Тенор Васи Канцедалова звенел туго натянутой струной, и в один миг, с подъемом, со старанием и вдохновением хор радостно подхватывал припев:
— Так наливай бокал полнее!
Чтоб было жить нам веселее!
Вино, вино, вино, вино,
Оно на радость нам дано!
Песня гремела так задорно, так звонко, что на полях изумленно смолкали скрипучие коростели, и все живое вокруг, казалось, начинало внимать людскому пению.
У нашей песни была одна интересная особенность. Ее я понял и по достоинству оценил лишь многие годы спустя. Строку «Куда ты, рожа испитая» у нас пели только так: «Куда ты, рожа из Китая».
И никто из нас тогда не задумывался, при чем тут Китай, какая оттуда могла к воротам рая выйти рожа и почему апостол Петр уличал ее в пьянстве. Пели так — и все. Из песни слова не выкинешь. Народ сам знает, что ему петь и как.
Потом пришла война. На пыльных площадях перед районными военкоматами старательные командиры-тыловики сколачивали мужиков в боевые подразделения. Под команду «ать, два!» ходили строи, топали ногами и распевали песни.
— Артиллеристы, Сталин дал приказ, — вразброд рвали голоса в одном строю. — Артиллеристы, зовет Отчизна нас!
— В бой за Родину, в бой за Сталина, — надсадно надрывались новобранцы в другом строю. — Боевая честь нам дорога!

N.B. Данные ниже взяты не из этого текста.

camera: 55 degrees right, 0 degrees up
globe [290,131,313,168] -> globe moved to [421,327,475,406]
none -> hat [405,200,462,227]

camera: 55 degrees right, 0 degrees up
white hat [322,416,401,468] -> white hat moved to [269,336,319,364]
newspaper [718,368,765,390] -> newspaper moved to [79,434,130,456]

Очень быстро пустели деревни. В тяжелых ботинках-говнодавах, в зеленых обмотках, подымая пыль, по проселкам уходили маршевые роты на фронт. Уходили, каждая со своей песней, отдроченной до бездумья на занятиях строевой подготовкой.

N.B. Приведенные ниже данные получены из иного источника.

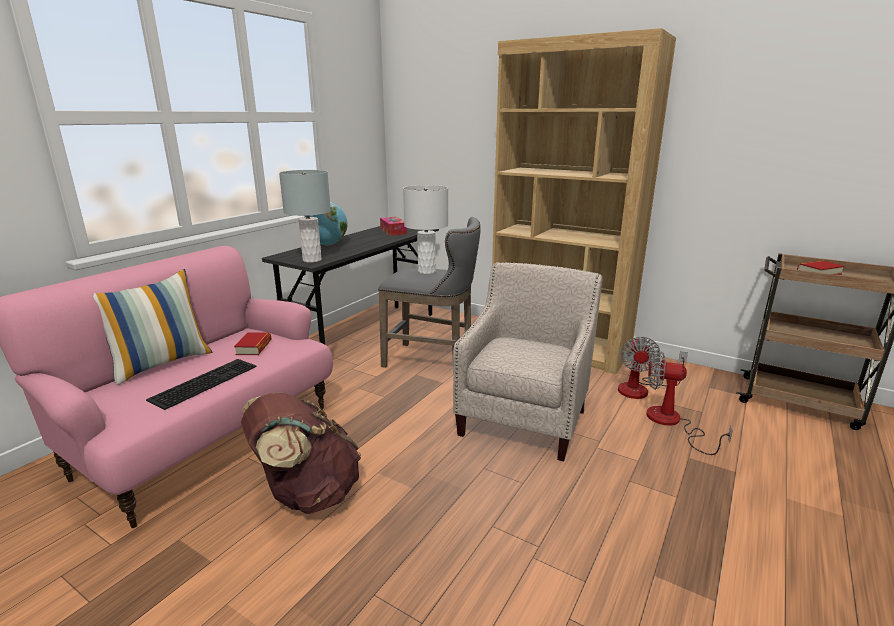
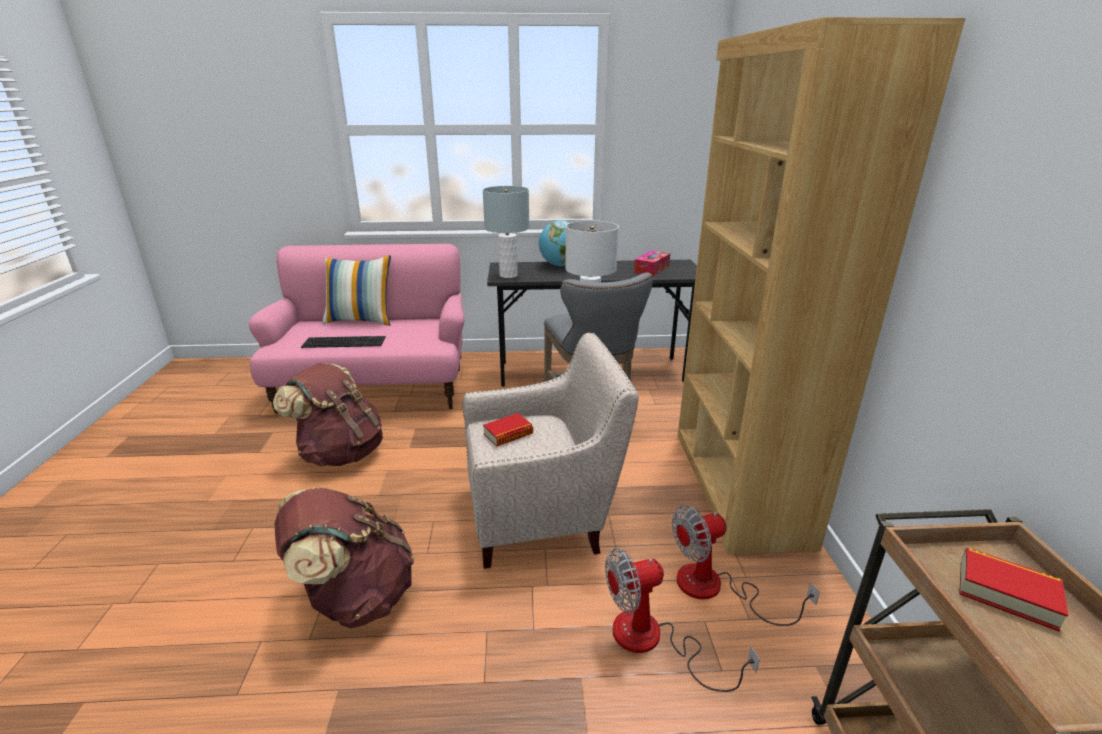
camera: 55 degrees right, 5 degrees up
book [234,332,272,355] -> book moved to [483,413,533,447]
fan [646,350,733,455] -> fan turned 90 degrees counterclockwise [605,548,760,692]
none -> brown backpack [274,488,414,628]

У перекрестков дорог песни сливались в одну:
— Артиллеристы, Сталин дал приказ: в бой за Сталина!
Колонны скрывались вдали. Все тише доносились до деревень голоса.
Стихали песни за перелесками. Умолкала земля. Умолкали деревни. Только плач вдов и сирот будил по ночам горькую тишину. И жутко драли глотки коростели среди некошеного буйства травы тимофеевки.

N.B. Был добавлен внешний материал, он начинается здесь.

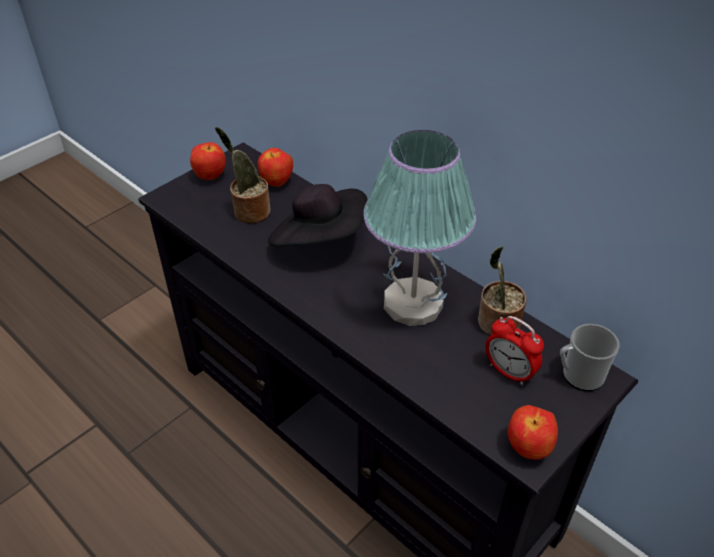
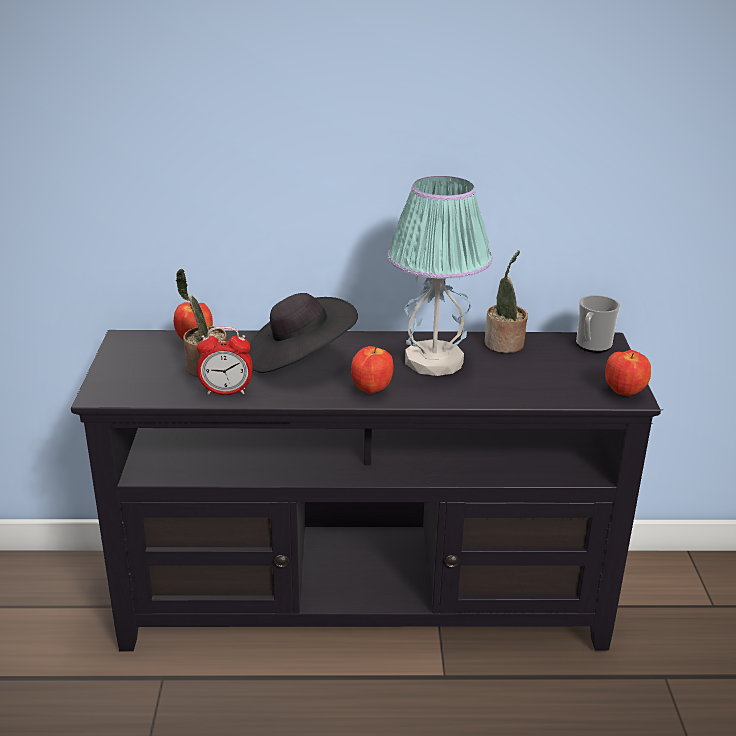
camera: 45 degrees left, 15 degrees down
apple [190,142,226,180] -> apple moved to [351,346,394,394]
alarm clock [485,316,544,385] -> alarm clock moved to [197,327,252,395]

Окончилась война. Не вернулись строи по пыльным дорогам в родные села. Унесла Великая война Антюфеева Костю, унесла Канцедалова Васю. По семь-восемь мужиков вырвала она из многих семей…
И теперь пьют горькую в деревнях, но уже иначе, чем раньше: пьют глухо, сурово, безрадостно. Пьют, будто отрабатывают повинность, нудную, безысходную, обязательную.